Taking Axel’s advice, I have used the bench mark LJ input file to do the testing. It did not run into any trouble with the fix command using the KOKKOS package. However, I don’t see any information on GPU utilization in the standard output file for the SLURM job but only the information on the CPU usage. Here is the standard output file for the SLURM job:
srun --cpu-bind=cores --gpu-bind=none --module mpich,gpu shifter lmp -k on g 1 -sf kk -pk kokkos newton on neigh half -in in.lj
lmp: /opt/udiImage/modules/mpich/dep/libcurl.so.4: no version information available (required by /opt/lammps/install/lib/liblammps.so.0)

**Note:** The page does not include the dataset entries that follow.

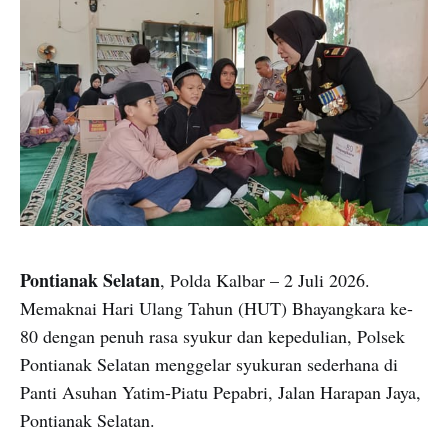
Pontianak Selatan
, Polda Kalbar – 2 Juli 2026.
Memaknai Hari Ulang Tahun (HUT) Bhayangkara ke-
80 dengan penuh rasa syukur dan kepedulian, Polsek
Pontianak Selatan menggelar syukuran sederhana di
Panti Asuhan Yatim-Piatu Pepabri, Jalan Harapan Jaya,
Pontianak Selatan.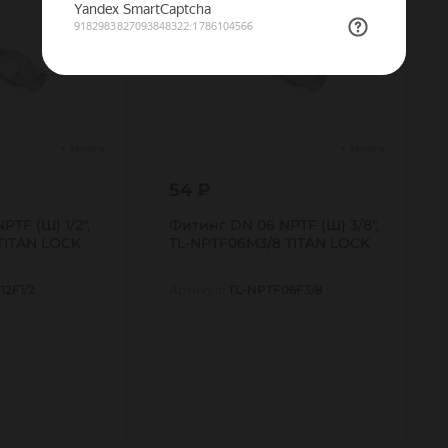
Много
Много
54 ₽
PTF (Ш) 1/2",
Фитинг DN 06 NPTF (Ш) 3/8",
 TITAN LOCK
TL-NPTF06M3/8 TITAN LOCK
12F1/2
Артикул:
TL-NPTF06F3/8
1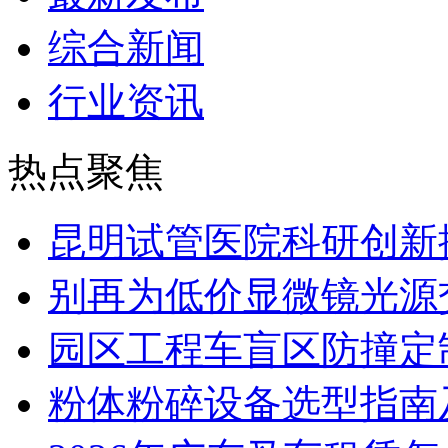
综合新闻
行业资讯
热点聚焦
昆明试管医院科研创新排
别再为低价显微镜光源
园区工程车盲区防撞定
粉体粉碎设备选型指南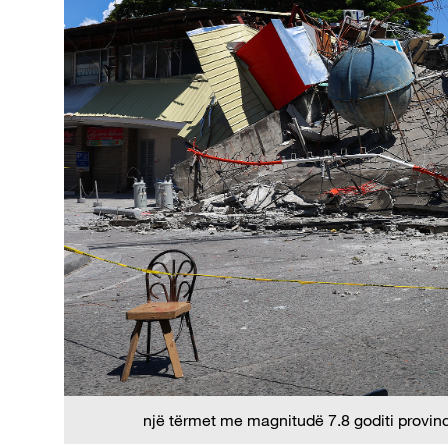
një tërmet me magnitudë 7.8 goditi provin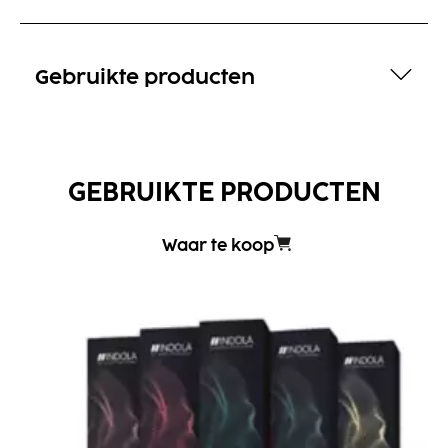
Gebruikte producten
GEBRUIKTE PRODUCTEN
Waar te koop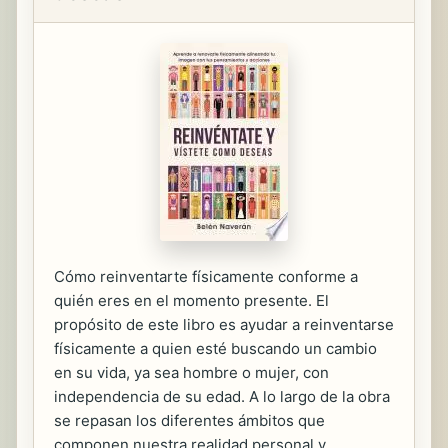
Cómo reinventarte físicamente conforme a
quién eres en el momento presente. El
propósito de este libro es ayudar a reinventarse
físicamente a quien esté buscando un cambio
en su vida, ya sea hombre o mujer, con
independencia de su edad. A lo largo de la obra
se repasan los diferentes ámbitos que
componen nuestra realidad personal y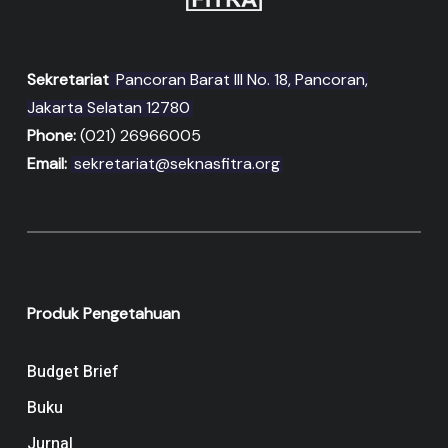
Sekretariat
Pancoran Barat III No. 18, Pancoran,
Jakarta Selatan 12780
Phone:
(021) 26966005
Email:
sekretariat@seknasfitra.org
Produk Pengetahuan
Budget Brief
Buku
Jurnal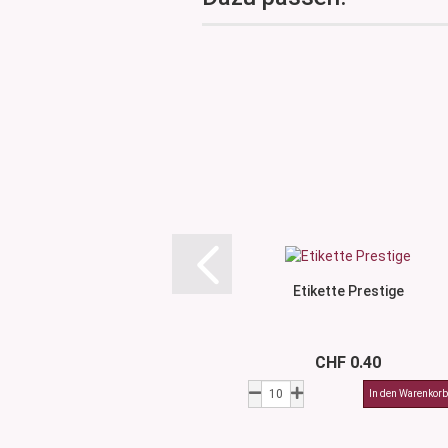
Etikette Prestige
CHF 0.40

lmp: /opt/udiImage/modules/mpich/dep/libcurl.so.4: no version information available (required by /lib/x86_64-linux-gnu/libhdf5_serial.so.103)
LAMMPS (2 Aug 2023)
KOKKOS mode is enabled (src/KOKKOS/kokkos.cpp:107)
will use up to 1 GPU(s) per node
using 1 OpenMP thread(s) per MPI task
Lattice spacing in x,y,z = 1.6795962 1.6795962 1.6795962
Created orthogonal box = (0 0 0) to (33.591924 33.591924 33.591924)

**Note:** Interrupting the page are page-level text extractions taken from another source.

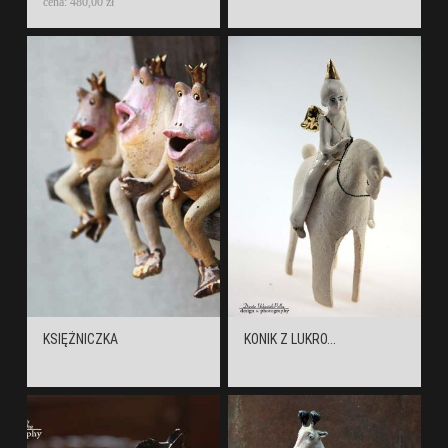
cena: 480,00 zł
KSIĘŻNICZKA
KONIK Z LUKRO...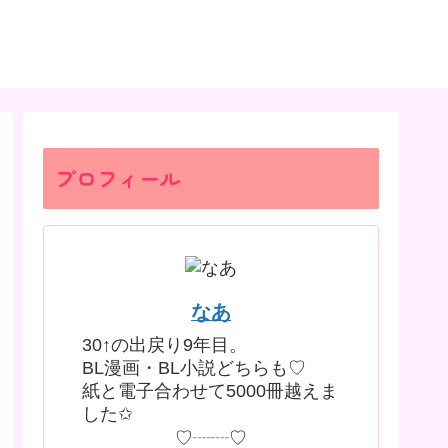
プロフィール
なあ
30↑の出戻り9年目。
BL漫画・BL小説どちらも♡
紙と電子合わせて5000冊越えま
した✩
♡┈┈♡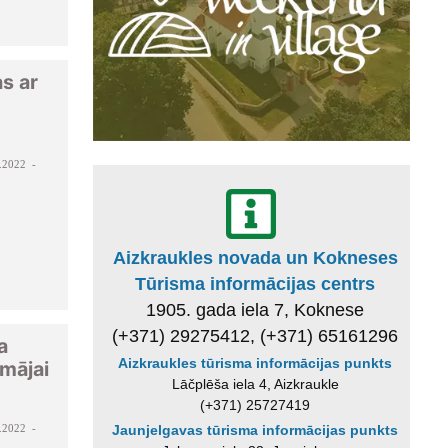
s ar
.2022 -
Aizkraukles novada un Kokneses
Tūrisma informācijas centrs
1905. gada iela 7, Koknese
(+371) 29275412, (+371) 65161296
a
Aizkraukles tūrisma informācijas punkts
mājai
Lāčplēša iela 4, Aizkraukle
(+371) 25727419
.2022 -
Jaunjelgavas tūrisma informācijas punkts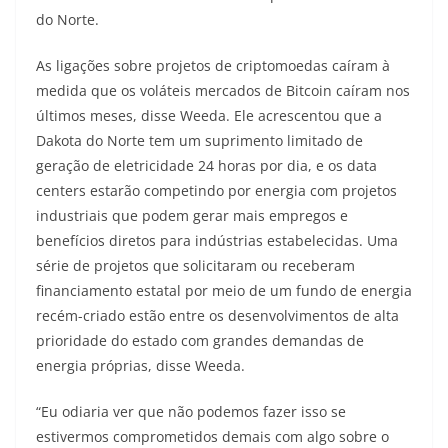
do Norte.
As ligações sobre projetos de criptomoedas caíram à
medida que os voláteis mercados de Bitcoin caíram nos
últimos meses, disse Weeda. Ele acrescentou que a
Dakota do Norte tem um suprimento limitado de
geração de eletricidade 24 horas por dia, e os data
centers estarão competindo por energia com projetos
industriais que podem gerar mais empregos e
benefícios diretos para indústrias estabelecidas. Uma
série de projetos que solicitaram ou receberam
financiamento estatal por meio de um fundo de energia
recém-criado estão entre os desenvolvimentos de alta
prioridade do estado com grandes demandas de
energia próprias, disse Weeda.
“Eu odiaria ver que não podemos fazer isso se
estivermos comprometidos demais com algo sobre o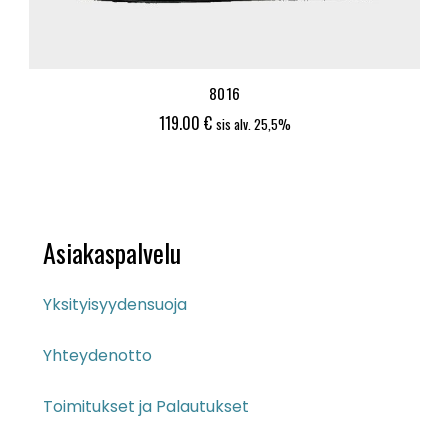
8016
119.00
€
sis alv. 25,5%
Asiakaspalvelu
Yksityisyydensuoja
Yhteydenotto
Toimitukset ja Palautukset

1 by 1 by 1 MPI processor grid
Created 32000 atoms
using lattice units in orthogonal box = (0 0 0) to (33.591924 33.591924 33.591924)

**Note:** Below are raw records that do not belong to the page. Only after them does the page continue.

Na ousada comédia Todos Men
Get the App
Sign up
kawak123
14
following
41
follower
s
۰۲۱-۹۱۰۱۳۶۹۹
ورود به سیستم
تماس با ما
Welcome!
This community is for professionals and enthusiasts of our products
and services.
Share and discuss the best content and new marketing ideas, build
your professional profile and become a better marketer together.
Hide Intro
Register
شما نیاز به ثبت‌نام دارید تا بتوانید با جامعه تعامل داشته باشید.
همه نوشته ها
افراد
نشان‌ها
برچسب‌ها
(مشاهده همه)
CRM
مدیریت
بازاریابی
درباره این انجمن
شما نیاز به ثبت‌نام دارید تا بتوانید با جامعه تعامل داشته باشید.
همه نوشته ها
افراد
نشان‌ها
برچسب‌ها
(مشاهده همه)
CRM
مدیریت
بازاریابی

create_atoms CPU = 0.004 seconds
Generated 0 of 0 mixed pair_coeff terms from geometric mixing rule
Neighbor list info ...
update: every = 20 steps, delay = 0 steps, check = no
max neighbors/atom: 2000, page size: 100000
master list distance cutoff = 2.8
ghost atom cutoff = 2.8
binsize = 2.8, bins = 12 12 12
1 neighbor lists, perpetual/occasional/extra = 1 0 0
(1) pair lj/cut/kk, perpetual
attributes: half, newton on, kokkos_device
pair build: half/bin/newton/kk/device
stencil: half/bin/3d
bin: kk/device
Setting up Verlet run ...
Unit style : lj
Current step : 0
Time step : 0.005
Per MPI rank memory allocation (min/avg/max) = 7.225 | 7.225 | 7.225 Mbytes
Step Temp E_pair E_mol TotEng Press
0 1.44 -6.7733681 0 -4.6134356 -5.0197073
100 0.7574531 -5.7585055 0 -4.6223613 0.20726105
Loop time of 0.0198547 on 1 procs for 100 steps with 32000 atoms
Performance: 2175807.130 tau/day, 5036.591 timesteps/s, 161.171 Matom-step/s
97.4% CPU use with 1 MPI tasks x 1 OpenMP threads
MPI task timing breakdown:
Section | min time | avg time | max time |%varavg| %total
---------------------------------------------------------------
Pair | 0.0024814 | 0.0024814 | 0.0024814 | 0.0 | 12.50
Neigh | 0.0014331 | 0.0014331 | 0.0014331 | 0.0 | 7.22
Comm | 0.014106 | 0.014106 | 0.014106 | 0.0 | 71.04
Output | 3.2914e-05 | 3.2914e-05 | 3.2914e-05 | 0.0 | 0.17
Modify | 0.00084393 | 0.00084393 | 0.00084393 | 0.0 | 4.25
Other | | 0.0009577 | | | 4.82
Nlocal: 32000 ave 32000 max 32000 min
Histogram: 1 0 0 0 0 0 0 0 0 0
Nghost: 19657 ave 19657 max 19657 min
Histogram: 1 0 0 0 0 0 0 0 0 0
Neighs: 1.20283e+06 ave 1.20283e+06 max 1.20283e+06 min
Histogram: 1 0 0 0 0 0 0 0 0 0
Total # of neighbors = 1202833
Ave neighs/atom = 37.588531
Neighbor list builds = 5
Dangerous builds not checked
Total wall time: 0:00:03
This was ran on a GPU node that also has a CPU on it, so the everything has the chance of all being ran on the CPU. Is there a way for me to know that this process has for sure utilized the GPUs.
KOKKOS package does not print out GPU utilization stats. As far as I can tell, you did run on the GPU though. You can double check using nvidia-smi on the compute node.
the user support person you talked to doesn’t know much about how LAMMPS was compiled and has been giving you incorrect information. perhaps you need to talk to someone else.
the GPU support is using OpenCL and not CUDA (that is a compile time choice) and we have already established in exchanges earlier in this thread that OpenCL support is not properly configured on the compute nodes you are using. Or you need to compile LAMMPS yourself and then configure the GPU package to use CUDA instead of OpenCL.